# Work instructions
a: From the Rowell Brothers passage, reproduce word for word the part that opens with the words containing "The man behind" and closes with "whole process considerably.".
b: Translate this sentence from the Rowell Brothers passage into Spanish: "The air was thick with the mingled smells of grease, rubber, and cleaning solvents."

# Extract to read
· · · ·

Still, the tractor needs its hitch rehabilitated. Not long ago, if I needed a tractor part, I’d go to Rowell Brothers, the tractor and farm-equipment repair business on the outskirts of Hardwick, a small town of about 3,000 folks eight miles east of us. I always liked going to Rowell Brothers; it was cluttered and confusing and generally unkempt. There were parts stacked upon parts, some on shelves, but many more simply heaped in piles atop the dusty floor, and although there must have been a vague organizational logic to the system, I was never able to figure it out. The air was thick with the mingled smells of grease, rubber, and cleaning solvents. It should have been an objectionable odor, but for some reason wasn’t.
The man behind Rowell’s counter was Morris Rowell, and I’m not sure how old he was, but certainly older than 70. Maybe older than 80. If Morris didn’t have the part I needed, he’d write it down on a scrap of paper and promise to order it, and when I’d call a week later to see if it had come in, he’d say, “Oh, dang, I forgot,” and then he’d order it. Dang: Morris is the only person I’ve known who uses that word. After a while, I learned not to wait a week before my first call. That speeded up the whole process considerably.
There was a two-bay garage attached to the parts room, and anyone could walk freely into the garage to ask a question of Chris or Fred, the mechanics. There was no “employees only” sign; I doubt Morris gave much thought to liability, though he probably should have, given the profusion of parts and tools, most of which were heavy or jagged or precarious or some combination of the three. These parts and tools were invariably as old as I was or older; Chris and Fred didn’t think much of newer machines, though to be fair, the owners of newer machines probably didn’t think much of the minor chaos that prevailed in the garage at Rowell’s.
But replacing the almost-bolt from the stock at Rowell Brothers isn’t an option this time, because the business closed last year. Morris spent some time trying to find a buyer, but no one stepped forward. It was one of the few times I wished I was wealthy, because I would have loved to buy the place. I wouldn’t have actually wanted to run it—I’m not completely crazy—but since I was wealthy, I could have just hired someone.
Heck, maybe Morris would have stayed on for the right deal. Maybe then when I needed a part I could have still stopped at Rowell’s and Morris would have either extracted the part from where it was buried under a pile of entirely unrelated parts where no one but Morris could find it, or written it down and then forgotten to order it, and in a few days I’d call to see whether it had come in. “Oh, dang,” he’d say, and then I’d know that my part was really on its way.

· · · ·

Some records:
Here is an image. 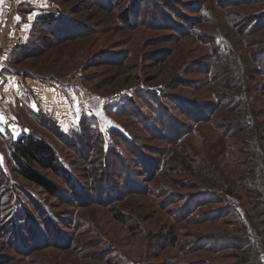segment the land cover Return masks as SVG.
I'll return each instance as SVG.
<instances>
[{"label": "rangeland", "instance_id": "1", "mask_svg": "<svg viewBox=\"0 0 264 264\" xmlns=\"http://www.w3.org/2000/svg\"><path fill=\"white\" fill-rule=\"evenodd\" d=\"M134 1L31 0L18 28L0 3L23 88L0 94V264H264V0ZM22 134L54 149L58 196L17 173Z\"/></svg>", "mask_w": 264, "mask_h": 264}, {"label": "trees", "instance_id": "2", "mask_svg": "<svg viewBox=\"0 0 264 264\" xmlns=\"http://www.w3.org/2000/svg\"><path fill=\"white\" fill-rule=\"evenodd\" d=\"M144 0H135V4H140L143 3ZM123 20L127 22L131 17H132V11L125 12L124 15L122 16ZM54 15L53 14H45L41 15L39 18V21L43 24L50 23L53 21ZM14 53L19 54V48L17 46L16 50ZM152 96L154 101L159 100V94H153ZM162 111L165 109L163 106L160 107ZM196 111L199 110V106H195L194 108ZM194 110V111H195ZM139 115V114H138ZM140 116V115H139ZM166 114H162L161 119L164 118ZM88 123V118H82L78 122V128L79 132L77 131L76 133L72 135L73 137H81L83 135V132H86L89 136H87V143H90L91 145H94L95 141L92 139V135L89 126L87 125ZM166 127V132L168 133V136L170 138L169 141H173L175 139L176 135L179 134L178 128L175 125V123H167L165 125ZM58 137L60 139H68L69 137L67 135L63 134H58ZM86 137V136H85ZM177 139L179 137H176ZM121 139H125L126 143L128 146H131L129 144V141L127 137L124 135L122 136ZM130 148V147H129ZM8 150L10 152V157L13 160L15 166H16V171L21 176L24 180L30 182L31 184L37 186L38 188L42 189L45 193L50 194V195H59V188L55 186L47 177H45L39 170H45V171H50L54 172L56 174L61 172V169L59 168L58 162H57V157L55 155L54 149L47 143L37 140L35 137L32 135H27V134H22L16 139H12L10 143L8 144ZM130 150L136 157L138 158V161H140L143 164L151 163L148 160H146L145 155L141 154L138 152L137 148L131 147ZM109 154L106 155V158H108ZM125 169V168H124ZM123 169V170H124ZM126 170V169H125ZM127 171V170H126ZM127 176L130 178L131 172H126ZM131 186H136V182L133 180H127Z\"/></svg>", "mask_w": 264, "mask_h": 264}, {"label": "crops", "instance_id": "3", "mask_svg": "<svg viewBox=\"0 0 264 264\" xmlns=\"http://www.w3.org/2000/svg\"><path fill=\"white\" fill-rule=\"evenodd\" d=\"M27 1H29V2H27ZM12 3H13L12 7L9 9V11H7L8 12L7 13V19L10 21V24L12 26H14L15 28H18V27L23 26V24H24L23 21H22V18L20 17V11L18 9L19 5H21V4L23 5V4H27V3L29 5H33V2H31V0H12ZM36 13L37 12H34V13L31 12L28 15V17H32V18L34 17L35 18V17L38 16V14H36ZM16 17H19L20 19L17 21ZM9 71L10 70H8V69L5 71V77H6V85H5V87H6V89L10 88L11 90H13L14 91L13 92L14 96L17 97L18 93H19L18 91L20 90V88H22V84H21V82H19L20 78H19V75L17 73H15V74H17L15 76L6 75V74H8ZM30 80H31L30 84H27L26 82H23V83H24V85H27V86L30 85V87H33L32 91H33V94L35 93L34 96L37 97V99H39V98L43 99L44 106L42 105L41 107L43 109H45L47 106H48L47 107L48 109L50 107H51V109H52V107L54 108L56 106V104H55V102H56L55 101L56 100L55 89L52 86L48 85V84H44V83L40 84L35 79L31 78ZM13 87H15L16 89H13ZM41 93H42V96H38ZM6 100H7V98H6ZM6 100L3 101V102L6 103ZM68 104H69L68 99H66V100L65 99L64 100L61 99L60 100V106H61V108L63 110V114H65V116L62 115V116H60V119H57V121H58L57 125H59L61 127V129H64V130L70 128L71 124L73 123V120L75 119V115L74 114L71 115L69 113L70 111L68 112V108H67ZM51 112H53V110ZM66 115H67V117H66ZM53 117H54V119H56V114L54 112H53Z\"/></svg>", "mask_w": 264, "mask_h": 264}, {"label": "built area", "instance_id": "4", "mask_svg": "<svg viewBox=\"0 0 264 264\" xmlns=\"http://www.w3.org/2000/svg\"><path fill=\"white\" fill-rule=\"evenodd\" d=\"M12 4L11 0H4V6L7 11L12 7ZM2 19L4 20L0 21V94L6 85L5 71L8 69L6 66L7 61L14 53L17 46L15 38L11 37V35L7 33L6 28H4L6 19Z\"/></svg>", "mask_w": 264, "mask_h": 264}, {"label": "snow or ice", "instance_id": "5", "mask_svg": "<svg viewBox=\"0 0 264 264\" xmlns=\"http://www.w3.org/2000/svg\"><path fill=\"white\" fill-rule=\"evenodd\" d=\"M3 0H0V3H2ZM20 18L19 17H16V20L18 21ZM0 131H2V129H0Z\"/></svg>", "mask_w": 264, "mask_h": 264}]
</instances>
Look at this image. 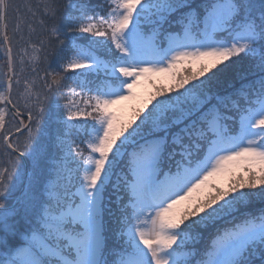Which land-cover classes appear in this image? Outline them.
I'll return each instance as SVG.
<instances>
[{
    "label": "snow or ice",
    "instance_id": "snow-or-ice-1",
    "mask_svg": "<svg viewBox=\"0 0 264 264\" xmlns=\"http://www.w3.org/2000/svg\"><path fill=\"white\" fill-rule=\"evenodd\" d=\"M0 264H264V0H0Z\"/></svg>",
    "mask_w": 264,
    "mask_h": 264
},
{
    "label": "rangeland",
    "instance_id": "rangeland-1",
    "mask_svg": "<svg viewBox=\"0 0 264 264\" xmlns=\"http://www.w3.org/2000/svg\"><path fill=\"white\" fill-rule=\"evenodd\" d=\"M186 68H187L186 64H183V65L182 64H178L177 68H176V71L183 72Z\"/></svg>",
    "mask_w": 264,
    "mask_h": 264
}]
</instances>
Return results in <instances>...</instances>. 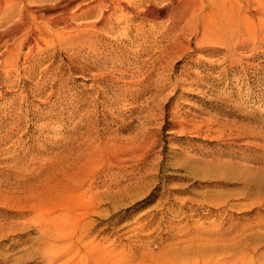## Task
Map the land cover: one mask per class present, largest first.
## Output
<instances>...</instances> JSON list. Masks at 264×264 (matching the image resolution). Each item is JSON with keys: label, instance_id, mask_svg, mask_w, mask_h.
<instances>
[{"label": "rangeland", "instance_id": "1", "mask_svg": "<svg viewBox=\"0 0 264 264\" xmlns=\"http://www.w3.org/2000/svg\"><path fill=\"white\" fill-rule=\"evenodd\" d=\"M200 1L205 32L187 45L183 20L172 47L179 4L116 10L134 36L116 82L98 31L51 22L94 0L26 1L44 38L2 21L0 264H264V0Z\"/></svg>", "mask_w": 264, "mask_h": 264}, {"label": "bare ground", "instance_id": "2", "mask_svg": "<svg viewBox=\"0 0 264 264\" xmlns=\"http://www.w3.org/2000/svg\"><path fill=\"white\" fill-rule=\"evenodd\" d=\"M26 1L34 2V1H37V0H0V24L2 23V21L6 17L8 19V17L9 18L10 17L12 18V17L16 16V19L13 20L12 23H11V26L14 28V31H16V30L19 31V30H21V28L25 27V29L27 28L28 31H30V33L31 32H37L39 34V36H42V37L43 36H46L48 34V30L47 31H40V30L34 31V28L31 27V22H28L27 21L28 18H27L26 11L27 12H29V11H28V7H27L28 5H27ZM82 1L84 2L86 0H82ZM160 1L162 2V0H94L96 6L99 8V12L96 15V17H95L94 20H91L89 22H87L88 21L87 20L85 23H78L76 25V24H74L75 21L73 22V20H75L74 18L77 15H73L74 14L73 13L72 14L73 16L71 18H69V14H68V11H67L68 9L66 10L65 7H64V9H65L64 12L62 14H60L58 17L54 18L53 21H51V22L52 23L53 22L54 23L55 22H58V23L61 22V24H64V27L69 32H82L84 34L85 33L88 34V32L90 30H93V31L96 30V31H98L97 35H95V36L98 38V46L102 47V50L96 52L94 54L95 55L94 57H95V61H97L98 64L101 63L100 66H102L104 68V70H102L101 67H100V69L97 71L98 72L97 75L100 78H102V79L103 78H107V79L109 78V80L111 79L113 82H116L117 79L114 78V76H108V74L109 73H111V74L116 73V74H122V75L127 74V72L129 71L128 66H127L129 64V62H128L129 60L125 57V55H127L126 53L128 52V45L129 44H132L131 41L134 38V36L131 35L132 34L131 33V28L128 26L129 25L128 24V21H129L128 18H118V17H115L113 15L114 12L116 10L126 9V10H129V12L132 14V16H130V15L128 16L130 18H133L135 16L137 17V16H140V15H144V16L147 15L148 16V14H152V8L154 10V7L156 6L157 2H160ZM223 1L224 0H211L212 4L213 3H216L217 10H220V11L224 10L223 9V6L220 8V4L223 3ZM244 1H243L244 2L243 9H245V11H246L248 9V6L250 5V3H249L248 0H244ZM174 2L177 3V4H179L181 6V8H183L184 10H183V12L179 16L176 17V19L174 20V22L172 21L173 22V25L171 27V30H170L169 34L168 35L166 34L167 35L166 36L167 37L166 39H170V41H171V43L169 41V43H170L169 47H172L173 45H175V43L177 42V38H176L177 36L174 37V35L176 33H178L179 30H180V22L183 21V20H186V19L188 20L189 19L190 22L192 21V23H193V26H192L193 29H192L191 33L188 34L189 36L187 38V45H190V40H191V38H192L193 35H197L198 33L201 34V32L202 33L205 32L206 25H207V21H208V17H207L206 14H203L202 15L200 13L201 8H202L201 7V3H200L201 1L200 0H170V1L167 0V3H174ZM228 2H234L236 4V2H238V0H228ZM18 5H20V8H22V9H19V10L15 11V7H17ZM166 5H162L161 7L157 5L160 8L159 9H157L158 7L156 8L157 9L155 11L156 15L158 14L160 16H163L164 15V12H165V6ZM253 10L255 12L256 11H259V7L257 6ZM247 11H250V10H247ZM179 12H181V11H179ZM80 14L81 15H83V14L85 15L86 13L83 12V13H80ZM142 19H144V18H142ZM159 19H160V17H159ZM162 19H164V18H162ZM165 19L168 20V18H165ZM111 20H114L113 25L111 27H108V28H110V30L106 31L105 28H106V26H109L108 23ZM122 24H123V26H121ZM214 27H212V28H214ZM115 28H118V29L121 28L122 31L120 33H118V34H115L116 33ZM140 31H142V29ZM181 33H183V32H181ZM181 33L180 34L178 33V34L181 35ZM119 34H121V35H119ZM178 34H176V35H178ZM168 36H171V38L168 37ZM28 38H29V35H28ZM33 39H34V37H33ZM169 47L168 48L166 47V48L158 49L156 52H158L157 54L159 56H157V57L160 58L169 49ZM170 50H171V48H170ZM158 58H156V59H158ZM144 61H146V60H144ZM144 61L142 62V65H140V66H141L142 70L145 71L146 70L145 69L146 68V65H145V62ZM157 61L159 62L160 59H158ZM152 62H153V60H152ZM152 70L154 71V68Z\"/></svg>", "mask_w": 264, "mask_h": 264}]
</instances>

· · · ·

# Final results
a:
The man behind Rowell’s counter was Morris Rowell, and I’m not sure how old he was, but certainly older than 70. Maybe older than 80. If Morris didn’t have the part I needed, he’d write it down on a scrap of paper and promise to order it, and when I’d call a week later to see if it had come in, he’d say, “Oh, dang, I forgot,” and then he’d order it. Dang: Morris is the only person I’ve known who uses that word. After a while, I learned not to wait a week before my first call. That speeded up the whole process considerably.

b: El aire estaba cargado de los olores mezclados de grasa, caucho y disolventes de limpieza.